Monday, 31 January 2011
Finding suitable, affordable framing options for my work is a continual headache! I'm working on some 'journey' pieces which are long & thin but have to be shown landscape like this one below....colours are a bit odd by the way because I've been playing around in Picasa!
Typically I've made it a size which won't fit into any off the shelf frame comfortably so I've been costing up having it custom framed. Trouble is, since I use all recycled materials and am now even foraging for colour it kind of goes against the grain to buy anything new! Equally though I am aware that good framing can really enhance a piece and the work I'm doing at the moment is so delicate & fragile that it would look lost if not framed. In future though I think I will purchase the frame first so I know what size to work to....hate being constrained like that though!

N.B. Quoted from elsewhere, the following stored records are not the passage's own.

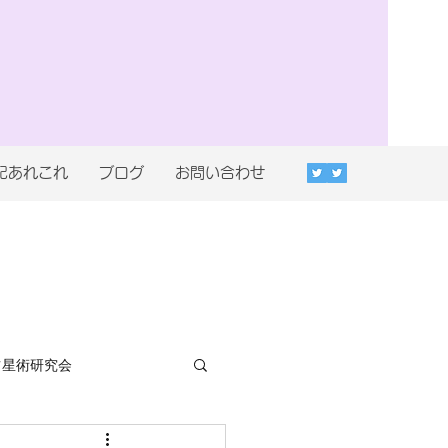
記あれこれ
ブログ
お問い合わせ
占星術研究会
ランレポート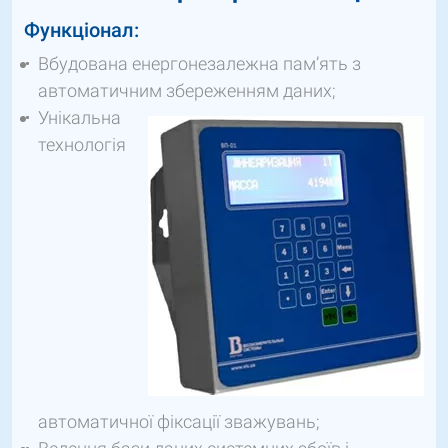
Функціонал:
Вбудована енергонезалежна пам’ять з
автоматичним збереженням даних;
Унікальна
технологія
автоматичної фіксації зважувань;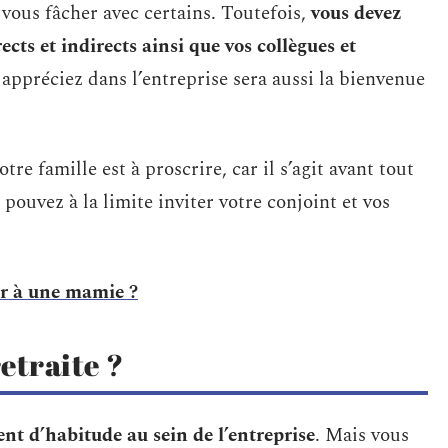
e vous fâcher avec certains. Toutefois,
vous devez
ects et indirects ainsi que vos collègues et
ppréciez dans l’entreprise sera aussi la bienvenue
re famille est à proscrire, car il s’agit avant tout
ouvez à la limite inviter votre conjoint et vos
r à une mamie ?
retraite ?
ent d’habitude au sein de l’entreprise
. Mais vous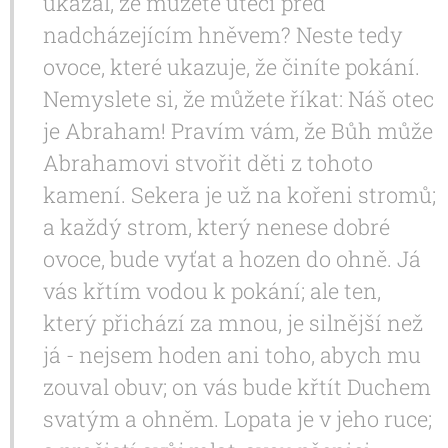
ukázal, že můžete utéci před
nadcházejícím hněvem? Neste tedy
ovoce, které ukazuje, že činíte pokání.
Nemyslete si, že můžete říkat: Náš otec
je Abraham! Pravím vám, že Bůh může
Abrahamovi stvořit děti z tohoto
kamení. Sekera je už na kořeni stromů;
a každý strom, který nenese dobré
ovoce, bude vyťat a hozen do ohně. Já
vás křtím vodou k pokání; ale ten,
který přichází za mnou, je silnější než
já - nejsem hoden ani toho, abych mu
zouval obuv; on vás bude křtít Duchem
svatým a ohněm. Lopata je v jeho ruce;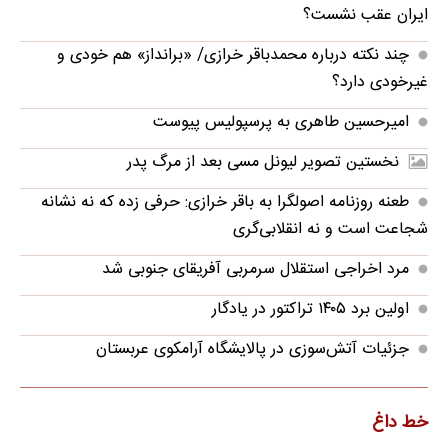
ایران عقب نشست؟
چند نکته درباره محمدباقر خرازی/ «برانداز» هم خودی و
غیرخودی دارد؟
امیرحسین طاهری به پرسپولیس پیوست
نخستین تصویر لیونل مسی بعد از مرگ پدر
طعنه روزنامه اصولگرا به باقر خرازی: حرفی زده که نه نشانه
شجاعت است و نه انقلابی‌گری
مرد اخراجی استقلال سرمربی آفریقای جنوبی شد
اولین برد ۱۴۰۵ تراکتور در یادگار
جزئیات آتش‌سوزی در پالایشگاه آرامکوی عربستان
خط داغ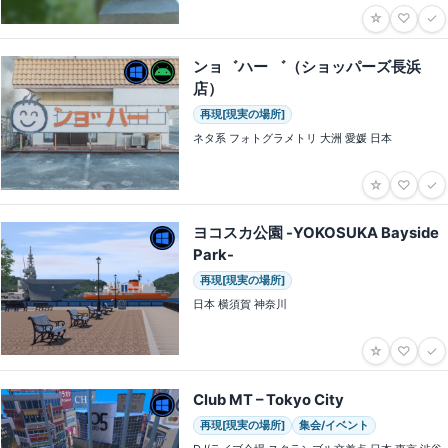
☆
♡
✓
ンョ゛ハー ゛（ショッパーズ長浜
店）
再現[現実の場所]
ネタ系 フォトグラメトリ 大洲 愛媛 日本
☆
♡
✓
ヨコスカ公園 -YOKOSUKA Bayside
Park-
再現[現実の場所]
日本 横須賀 神奈川
☆
♡
✓
Club MT – Tokyo City
再現[現実の場所]
集会/イベント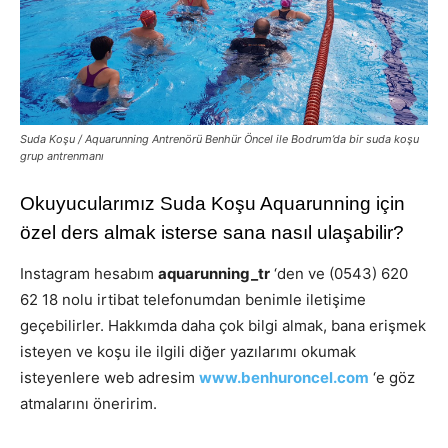
Suda Koşu / Aquarunning Antrenörü Benhür Öncel ile Bodrum’da bir suda koşu
grup antrenmanı
Okuyucularımız Suda Koşu Aquarunning için
özel ders almak isterse sana nasıl ulaşabilir?
Instagram hesabım
aquarunning_tr
‘den ve (0543) 620
62 18 nolu irtibat telefonumdan benimle iletişime
geçebilirler. Hakkımda daha çok bilgi almak, bana erişmek
isteyen ve koşu ile ilgili diğer yazılarımı okumak
isteyenlere web adresim
www.benhuroncel.com
‘e göz
atmalarını öneririm.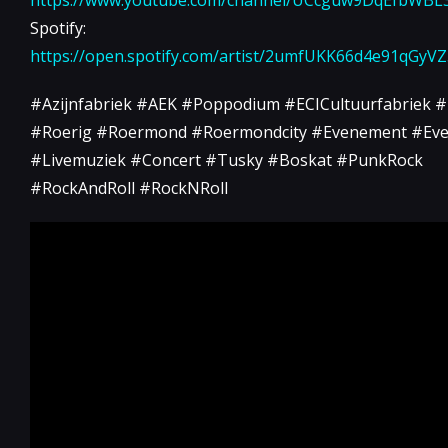
Spotify:
https://open.spotify.com/artist/2umfUKK66d4e91qGyVZ
#Azijnfabriek #AEK #Poppodium #ECICultuurfabriek #
#Roerig #Roermond #Roermondcity #Evenement #Eve
#Livemuziek #Concert #Tusky #Boskat #PunkRock
#RockAndRoll #RockNRoll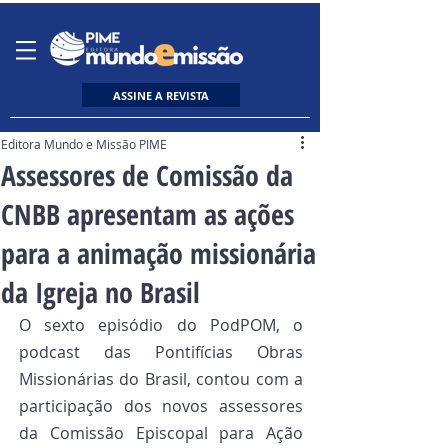
ASSINE A REVISTA
Editora Mundo e Missão PIME
Assessores de Comissão da
CNBB apresentam as ações
para a animação missionária
da Igreja no Brasil
O sexto episódio do PodPOM, o 
podcast das Pontifícias Obras 
Missionárias do Brasil, contou com a 
participação dos novos assessores 
da Comissão Episcopal para Ação 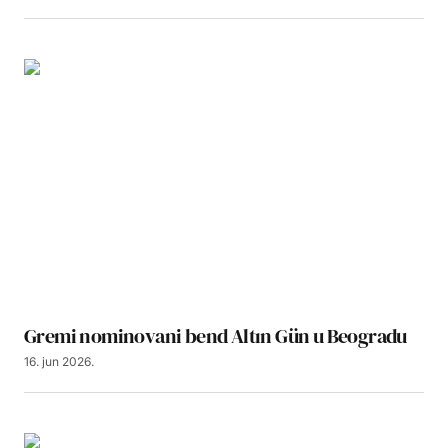
Gremi nominovani bend Altın Gün u Beogradu
16. jun 2026.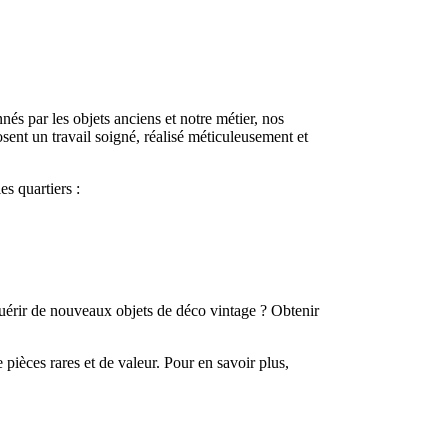
nés par les objets anciens et notre métier, nos
sent un travail soigné, réalisé méticuleusement et
es quartiers :
érir de nouveaux objets de déco vintage ? Obtenir
pièces rares et de valeur. Pour en savoir plus,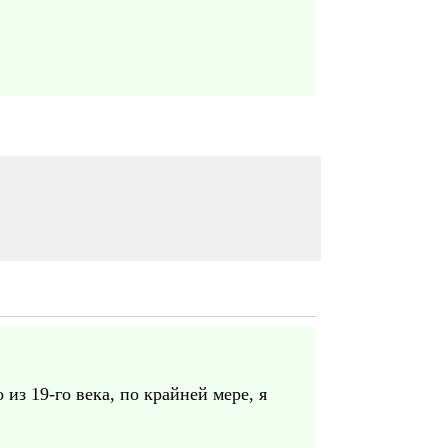
из 19-го века, по крайней мере, я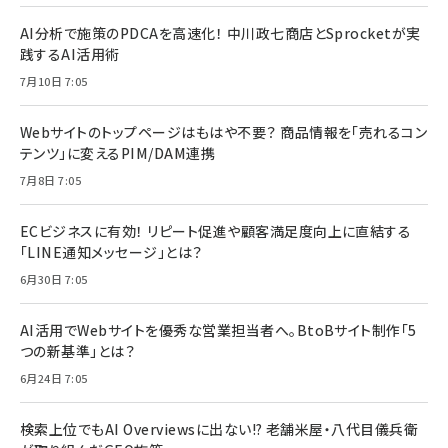
AI分析で施策のPDCAを高速化！ 中川政七商店とSprocketが実
践するAI活用術
7月10日 7:05
Webサイトのトップページはもはや不要？ 商品情報を「売れるコン
テンツ」に変えるPIM/DAM連携
7月8日 7:05
ECビジネスに有効！ リピート促進や顧客満足度向上に直結する
「LINE通知メッセージ」とは？
6月30日 7:05
AI活用でWebサイトを優秀な営業担当者へ。BtoBサイト制作「5
つの新基準」とは？
6月24日 7:05
検索上位でもAI Overviewsに出ない!? 老舗米屋・八代目儀兵衛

Posted by JacquiC at 03:52
Wednesday, 12 January 2011
It's been so cold here over the Christmas period that I've wished I could spin myself a little cocoon to crawl inside and keep warm until Spring. As always, my mood effects the type of work I produce so I've been investigating wrappings, pods, protective shells and playing around with free machining fragments of cloth to produce fairly rigid structures....
These are large enough to wear as a decorative cuff but I'd like to try something much larger & perhaps try wrapping them around different natural forms....tree trunks etc. Crazy I know but I'm loving my textiles in the natural environment at the moment....they look 'at home' there.